1. Chicken Sausages Production
Sausages are defined as minced, seasoned meats stuffed into casings, which may be smoked, cured, fermented, or heated. They are made from any edible part of a slaughtered, veterinary-inspected animal, combined with non-meat ingredients.
As comminuted meat products, sausages are typically salted, seasoned, or spiced, and recognized as emulsified, stuffed, linked, smoked, and cooked products. Based on characteristics and processing methods, they are categorized into fresh, cured, and fermented sausages.
2. Chicken Suya and Kilishi Preparation
Suya, a Hausa term meaning “to fry” or “fried meat,” is an intermediate-moisture meat product, easy to prepare and highly relished. Originally made from beef and later extended to other ruminants, suya production now includes non-ruminant animals like poultry.
Suya and kilishi are produced by roasting spiced, salted meat slices or strips, typically beef. Kilishi differs from suya due to its lower moisture content (6-14% versus 25-35%) and lack of roasting.
Dambu-nama, a Nigerian traditionally spiced, cooked, pounded, shredded, and dried meat product, is commonly made from beef, goat meat, mutton, or camel meat and is popular in Northern Nigeria. It developed as a preservation method for meat among Hausa and Fulani herdsmen in the absence of refrigerated storage.

**Work to complete:** According to the meat products text, what does the Hausa term "suya" mean? The listing has no connection to the meat products text.

**Given records:**
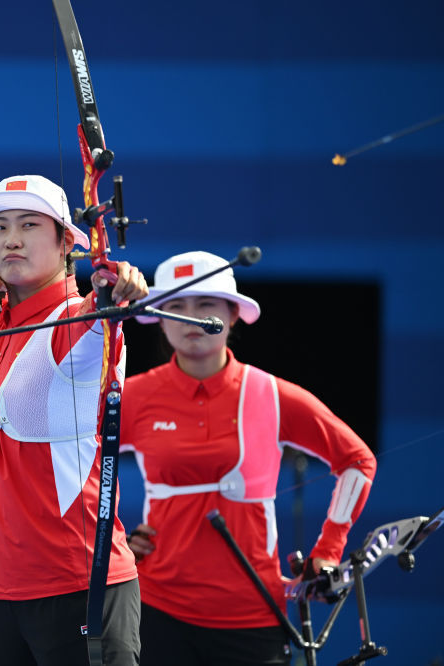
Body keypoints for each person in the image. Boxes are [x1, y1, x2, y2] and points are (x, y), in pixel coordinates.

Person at [0, 175, 148, 666]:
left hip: (79, 581)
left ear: (67, 242)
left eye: (29, 225)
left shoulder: (76, 322)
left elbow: (104, 310)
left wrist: (114, 286)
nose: (12, 239)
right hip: (7, 588)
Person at [119, 251, 377, 666]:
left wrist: (329, 549)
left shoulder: (271, 394)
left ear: (233, 314)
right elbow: (73, 466)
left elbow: (357, 461)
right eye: (176, 305)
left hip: (253, 611)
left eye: (205, 303)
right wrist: (113, 540)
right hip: (156, 610)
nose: (190, 317)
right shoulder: (133, 395)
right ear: (160, 319)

**Output for this task:** It means "to fry" or "fried meat."